Además, hay algo profundamente humano en esa pausa. Durante la siesta, la casa se sumerge en un silencio especial. El sol cae con fuerza, las persianas bajan, y el mundo parece detenerse. Es un momento de reconexión. No se trata solo de dormir, sino de frenar el ruido exterior, de escuchar el propio ritmo. En esos minutos de calma, se siente una paz que pocas cosas ofrecen.

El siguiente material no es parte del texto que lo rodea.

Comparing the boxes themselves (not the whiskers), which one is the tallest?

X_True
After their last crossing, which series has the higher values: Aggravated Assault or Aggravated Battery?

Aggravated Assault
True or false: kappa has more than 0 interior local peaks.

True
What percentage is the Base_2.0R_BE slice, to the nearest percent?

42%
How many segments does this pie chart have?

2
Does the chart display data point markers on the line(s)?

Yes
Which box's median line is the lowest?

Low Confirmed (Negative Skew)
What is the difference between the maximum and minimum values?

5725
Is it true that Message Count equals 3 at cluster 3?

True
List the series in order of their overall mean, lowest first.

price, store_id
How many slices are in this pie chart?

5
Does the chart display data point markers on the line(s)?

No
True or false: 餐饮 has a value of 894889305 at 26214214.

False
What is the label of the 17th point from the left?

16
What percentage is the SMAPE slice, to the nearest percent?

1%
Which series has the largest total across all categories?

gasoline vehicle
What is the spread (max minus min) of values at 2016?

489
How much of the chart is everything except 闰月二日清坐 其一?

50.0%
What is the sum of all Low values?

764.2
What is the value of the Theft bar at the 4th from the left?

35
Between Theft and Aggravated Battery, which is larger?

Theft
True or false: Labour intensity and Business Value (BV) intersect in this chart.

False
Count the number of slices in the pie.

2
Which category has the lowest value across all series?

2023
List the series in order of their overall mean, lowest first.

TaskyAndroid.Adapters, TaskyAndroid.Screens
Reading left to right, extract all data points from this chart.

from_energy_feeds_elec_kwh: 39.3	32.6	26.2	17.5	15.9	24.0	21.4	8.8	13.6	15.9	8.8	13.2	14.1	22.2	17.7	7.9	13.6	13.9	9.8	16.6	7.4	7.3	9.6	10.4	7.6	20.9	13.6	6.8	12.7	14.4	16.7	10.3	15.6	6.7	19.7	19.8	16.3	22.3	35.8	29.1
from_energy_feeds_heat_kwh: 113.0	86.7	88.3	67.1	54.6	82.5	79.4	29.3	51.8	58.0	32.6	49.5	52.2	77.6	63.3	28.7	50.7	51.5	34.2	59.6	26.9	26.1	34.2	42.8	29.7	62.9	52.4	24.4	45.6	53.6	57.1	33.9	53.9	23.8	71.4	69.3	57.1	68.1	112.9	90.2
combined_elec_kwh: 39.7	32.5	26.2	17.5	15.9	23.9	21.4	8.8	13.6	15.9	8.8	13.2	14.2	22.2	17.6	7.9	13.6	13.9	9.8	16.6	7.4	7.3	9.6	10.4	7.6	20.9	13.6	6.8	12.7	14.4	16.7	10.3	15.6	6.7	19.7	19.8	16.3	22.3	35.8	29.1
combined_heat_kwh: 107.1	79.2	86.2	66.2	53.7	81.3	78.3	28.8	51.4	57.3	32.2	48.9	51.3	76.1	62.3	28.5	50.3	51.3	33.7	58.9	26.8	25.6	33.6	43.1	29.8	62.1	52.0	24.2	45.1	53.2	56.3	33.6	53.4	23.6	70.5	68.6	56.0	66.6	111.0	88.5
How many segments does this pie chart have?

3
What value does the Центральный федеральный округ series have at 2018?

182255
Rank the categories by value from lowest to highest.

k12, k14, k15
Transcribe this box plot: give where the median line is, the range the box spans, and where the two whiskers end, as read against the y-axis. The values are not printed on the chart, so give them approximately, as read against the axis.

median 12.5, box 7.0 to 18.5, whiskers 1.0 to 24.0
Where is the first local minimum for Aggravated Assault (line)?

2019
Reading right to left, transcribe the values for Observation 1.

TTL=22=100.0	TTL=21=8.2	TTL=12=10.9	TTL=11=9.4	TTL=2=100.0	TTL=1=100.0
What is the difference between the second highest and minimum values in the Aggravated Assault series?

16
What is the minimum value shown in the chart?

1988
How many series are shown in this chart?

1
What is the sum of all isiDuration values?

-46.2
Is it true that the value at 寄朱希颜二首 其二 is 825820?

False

Con el tiempo, me di cuenta de que la siesta también cambió mi relación con el trabajo. Antes lo veía como una carrera constante, una sucesión de metas que debía cumplir sin detenerme. Ahora entiendo que el descanso forma parte del proceso productivo. No es lo contrario del trabajo, es su complemento. Gracias a la siesta, dejé de asociar la eficiencia con la fatiga y empecé a verla como equilibrio.
Incluso fuera del verano, cuando el calor no obliga a refugiarse en casa, mantengo ese hábito. No siempre duermo; a veces simplemente cierro los ojos, respiro, o leo algo breve. Lo importante es desconectarse del ritmo exterior, aunque sea quince minutos. Esa pequeña pausa tiene el poder de cambiar el resto del día.
Hoy, cuando vuelvo a mi país y alguien se sorprende de que “pierda tiempo” después de comer, sonrío. Porque sé que no lo pierdo: lo recupero. La siesta me enseñó a escuchar mi cuerpo, a entender que el rendimiento no se impone, se cultiva. Y que la mente clara, descansada, siempre produce más que la mente agotada.
Vivir en España me hizo comprender algo fundamental: no hace falta elegir entre disfrutar y ser productivo. La verdadera productividad nace del bienestar. La siesta, con su pausa breve y su serenidad, es una de las formas más sencillas de recordarlo.
Ahora, cada vez que cierro los ojos después del almuerzo, siento que no solo descanso, sino que me reconcilio con el tiempo. Y cuando despierto, con el sol entrando suavemente por la ventana, sé que ese pequeño acto de pausa me hace más eficiente, más creativa y, sobre todo, más feliz.